(SUPPLIED MATERIAL Opens)

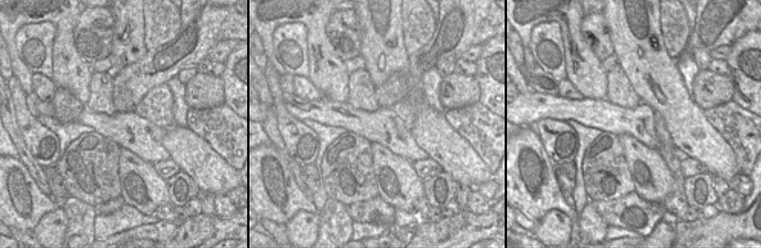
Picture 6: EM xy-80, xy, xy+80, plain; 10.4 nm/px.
look em xy step 2 tint same

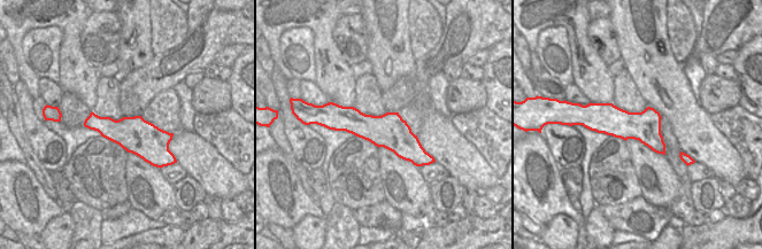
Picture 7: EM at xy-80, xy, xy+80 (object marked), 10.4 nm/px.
arm_widths 150, 150, 300, 350 nm
pass # one cell here

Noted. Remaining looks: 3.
look 3d 8um at 4:(673, 288)

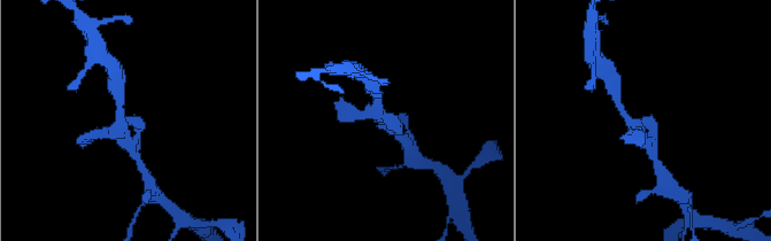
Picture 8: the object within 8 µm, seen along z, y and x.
closer look
look 3d 3.5um back same

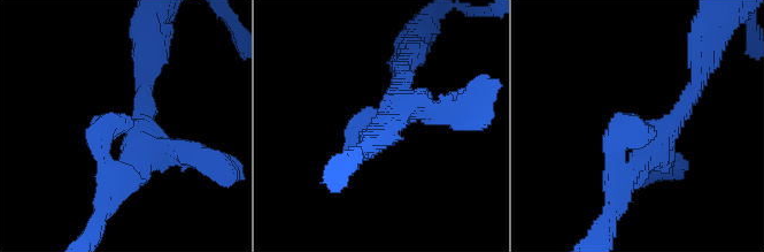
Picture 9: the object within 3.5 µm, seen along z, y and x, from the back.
pass # runs_along 9:(445, 113), (395, 106), (356, 151); one cell here

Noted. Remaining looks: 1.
done edits cleave@2; rest unchecked

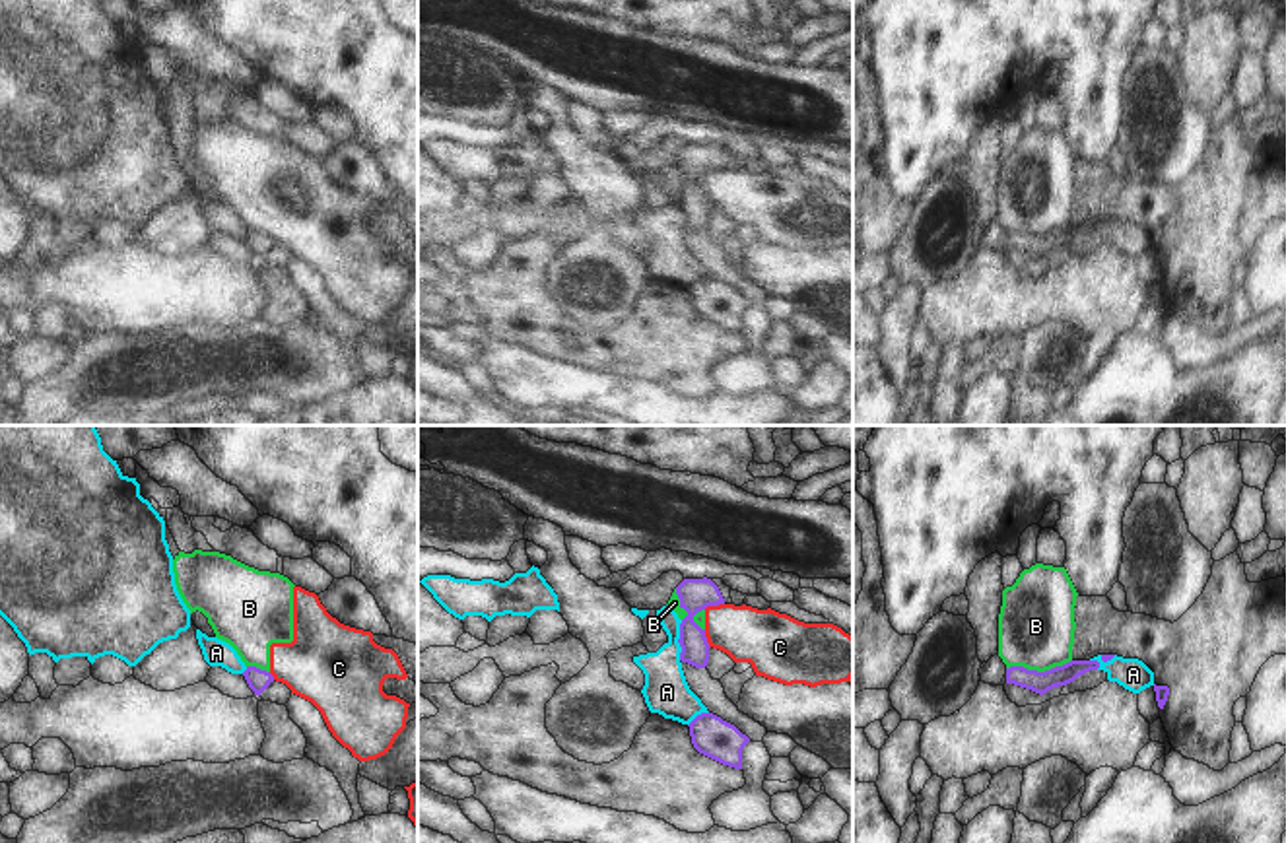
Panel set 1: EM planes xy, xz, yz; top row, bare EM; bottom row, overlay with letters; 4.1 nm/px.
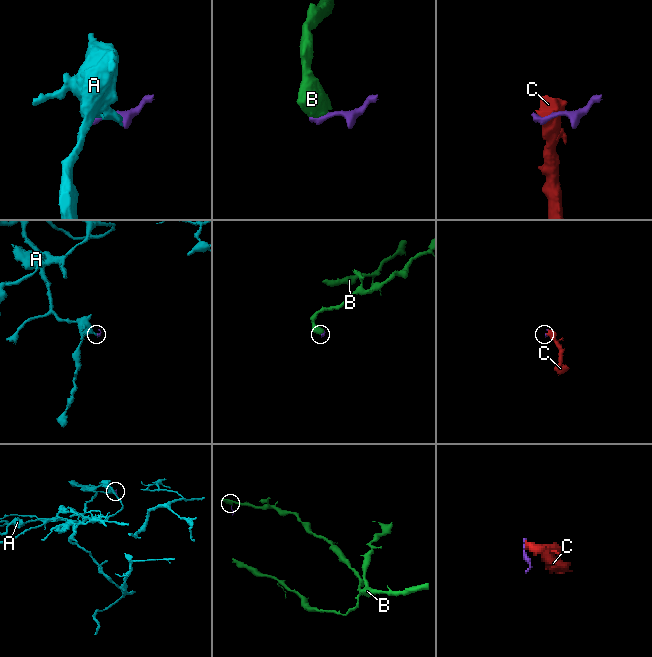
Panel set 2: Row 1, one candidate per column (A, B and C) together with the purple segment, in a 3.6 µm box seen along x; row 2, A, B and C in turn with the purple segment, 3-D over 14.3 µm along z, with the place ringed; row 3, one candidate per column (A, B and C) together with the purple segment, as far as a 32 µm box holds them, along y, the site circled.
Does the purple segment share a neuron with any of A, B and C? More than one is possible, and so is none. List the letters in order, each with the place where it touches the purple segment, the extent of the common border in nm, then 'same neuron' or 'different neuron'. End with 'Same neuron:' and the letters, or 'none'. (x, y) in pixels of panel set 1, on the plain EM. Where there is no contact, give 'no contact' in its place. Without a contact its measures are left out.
A: meets purple in xz at (678, 204); contact 170 nm long; different neuron
B: meets purple in yz at (1036, 236); contact 280 nm long; different neuron
C: meets purple in xz at (713, 169); contact 90 nm long; different neuron
Same neuron: none

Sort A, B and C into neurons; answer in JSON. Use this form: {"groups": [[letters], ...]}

(SUPPLIED MATERIAL Closes)

Copy word for word the lines of the records above from the one with "Picture 9: the" up to and including the one with "Panel set 1: EM". Skip the pictures.

Picture 9: the object within 3.5 µm, seen along z, y and x, from the back.
pass # runs_along 9:(445, 113), (395, 106), (356, 151); one cell here

Noted. Remaining looks: 1.
done edits cleave@2; rest unchecked

Panel set 1: EM planes xy, xz, yz; top row, bare EM; bottom row, overlay with letters; 4.1 nm/px.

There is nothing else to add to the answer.